Monday, August 18, 2008

Confession

James 1:2-4
Consider it pure joy, my brothers, whenever you face trials of many kinds, because you know that the testing of your faith develops perseverance. Perseverance must finish its work so that you may be mature and complete, not lacking anything.

I recall “mountain top” experiences where I know I spent time in the presence of my Savior and King. He answered prayer. He resolved conflict at work. He cleared a calendar full of double appointments. He provided insight on a problem at work. He provided rest when my body was weary. He filled my heart with love for people I did not know. He gave sound council when asked for advice.

And then…

The storm clouds of distractions appeared. My days were full, tiring, and exhausting. I would crawl into bed at night without learning at the feet of my Savior. The mornings were rushed with pitiful moments of reading a verse and saying a quick prayer; sometimes falling asleep where I sat in thought. Pity parties were thrown regularly. Inside I was crying for the fellowship I once knew. Morning drives were spent asking God, “Where is the passion? Why is my body so unwilling? Why am I stuck in this rut?”

I struggled to return to what I once had. The doubts continued as the mornings showed little evidence of progress. The nights continued getting shorter as I stumbled into bed earlier and earlier.

Why the war raging with in? How come I cannot overcome this difficulty? Do I love my Savior? Hasn’t he proven to be faithful? Haven’t I seen His wisdom and understanding? I returned to the prayer, “Restore to me the joy of my salvation, and grant in me a willing spirit to sustain me.” (Psa 51:12) Why is it not working? Where is the promised victory?

The doubts and struggles changed to worthlessness. How can God listen to someone who can so easily ignore the most important person of their life? Deceptive thoughts intrude, “You have to start all over in your relationship with God. He is not going to restore your position with him. You turned away. You gave up. You didn’t try hard enough. You cannot pick up where you left off.”

And then…

“While he was still a long way off, his father saw him and was filled with compassion for him; he ran to his son, threw his arms around him and kissed him. The son said to him. ‘Father, I have sinned against heaven and against you. I am no longer worthy to be called your son.’” (Luke 15:20-21)

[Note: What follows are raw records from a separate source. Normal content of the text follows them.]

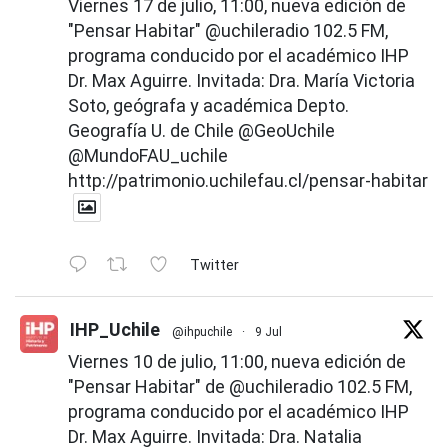
Viernes 17 de julio, 11:00, nueva edición de
"Pensar Habitar"
@uchileradio
102.5 FM,
programa conducido por el académico IHP
Dr. Max Aguirre. Invitada: Dra. María Victoria
Soto, geógrafa y académica Depto.
Geografía U. de Chile
@GeoUchile
@MundoFAU_uchile
http://patrimonio.uchilefau.cl/pensar-habitar
Twitter
IHP_Uchile
@ihpuchile
·
9 Jul
Viernes 10 de julio, 11:00, nueva edición de
"Pensar Habitar" de
@uchileradio
102.5 FM,
programa conducido por el académico IHP
Dr. Max Aguirre. Invitada: Dra. Natalia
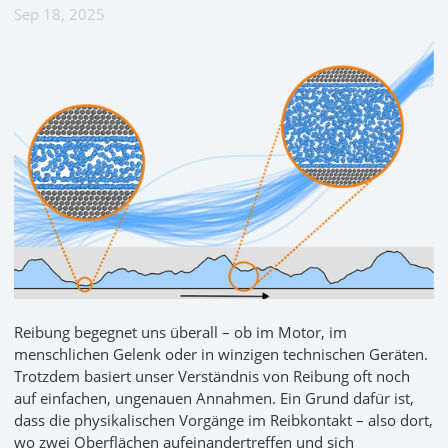
Sep 18, 2025
Reibung begegnet uns überall – ob im Motor, im
menschlichen Gelenk oder in winzigen technischen Geräten.
Trotzdem basiert unser Verständnis von Reibung oft noch
auf einfachen, ungenauen Annahmen. Ein Grund dafür ist,
dass die physikalischen Vorgänge im Reibkontakt – also dort,
wo zwei Oberflächen aufeinandertreffen und sich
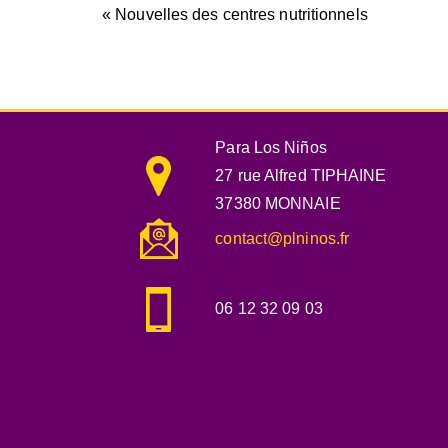
Navigation
« Nouvelles des centres nutritionnels
de
l’article
Para Los Niños
27 rue Alfred TIPHAINE
37380 MONNAIE
contact@plninos.fr
06 12 32 09 03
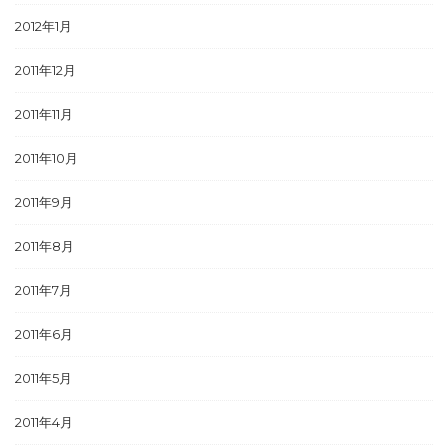
2012年1月
2011年12月
2011年11月
2011年10月
2011年9月
2011年8月
2011年7月
2011年6月
2011年5月
2011年4月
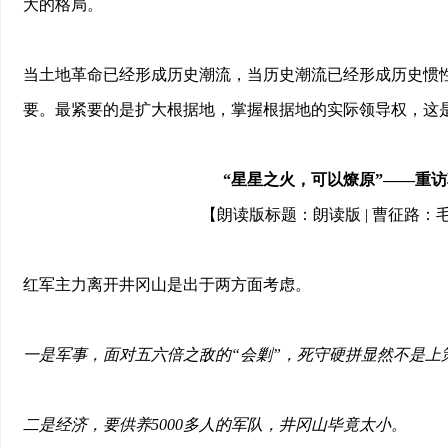
大的格局。
当土地革命已经形成历史潮流，当历史潮流已经形成历史惯
要。最紧要的是扩大根据地，掌握根据地的实际领导权，这是
“星星之火，可以燎原”——重
【朗读版标题：朗读版 | 曹征路
红军主力离开井冈山是出于两方面考虑。
一是军事，面对五六倍之敌的“会剿”，死守硬拼显然不是上
二是经济，要供养5000多人的军队，井冈山毕竟太小。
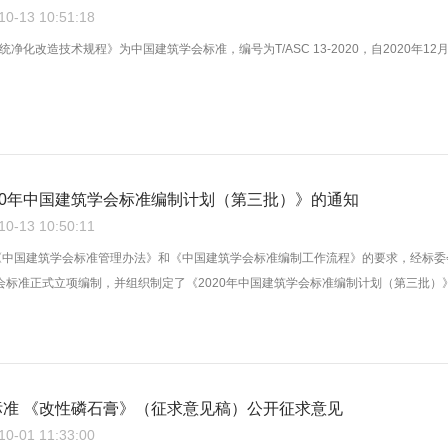
-13 10:51:18
化改造技术规程》为中国建筑学会标准，编号为T/ASC 13-2020，自2020年12月20
20年中国建筑学会标准编制计划（第三批）》的通知
-13 10:50:11
《中国建筑学会标准管理办法》和《中国建筑学会标准编制工作流程》的要求，经标
会标准正式立项编制，并组织制定了《2020年中国建筑学会标准编制计划（第三批）》，
标准 《改性磷石膏》（征求意见稿）公开征求意见
-01 11:33:00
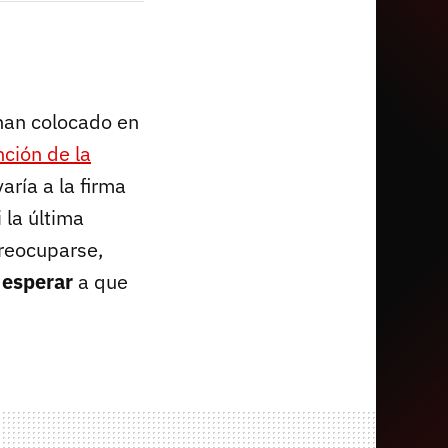
an colocado en
nción de la
aría a la firma
 la última
preocuparse,
 esperar
a que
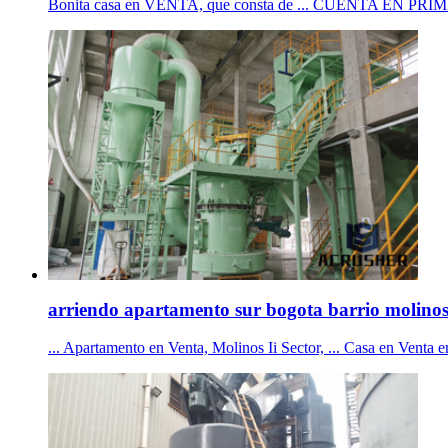
Bonita casa en VENTA, que consta de ... CUENTA EN PR
arriendo apartamento sur bogota barrio molinos
... Apartamento en Venta, Molinos Ii Sector, ... Casa en Venta e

Oh to know the sweet fellowship of restoration, to know that I am loved in spite of my faults and failures. Nothing is more refreshing or fulfilling than to celebrate and worship in the presence of my Father and King. He has promised to never leave me nor forsake me. I may wander down a “pity path” or the land of laziness, or to the city of “distractions,” yet my God will not give up on me. He will stand at the door. He will wait in the yard. He will call after me. He will send others to find me. And He will wait, and watch for this wandering soul to return. He created me. He loves me. He longs to fill me with His joy and peace.

Heavenly Father, may I always recall Your compassion and love which waited for me? Roll me out of bed in the morning. Awaken me. Speak your words of wisdom while holding me in the late hours of the night; teach me, feed me. You are my God, my Savor, and my King. May all who know me know you are my joy, my peace, and my eternal hope!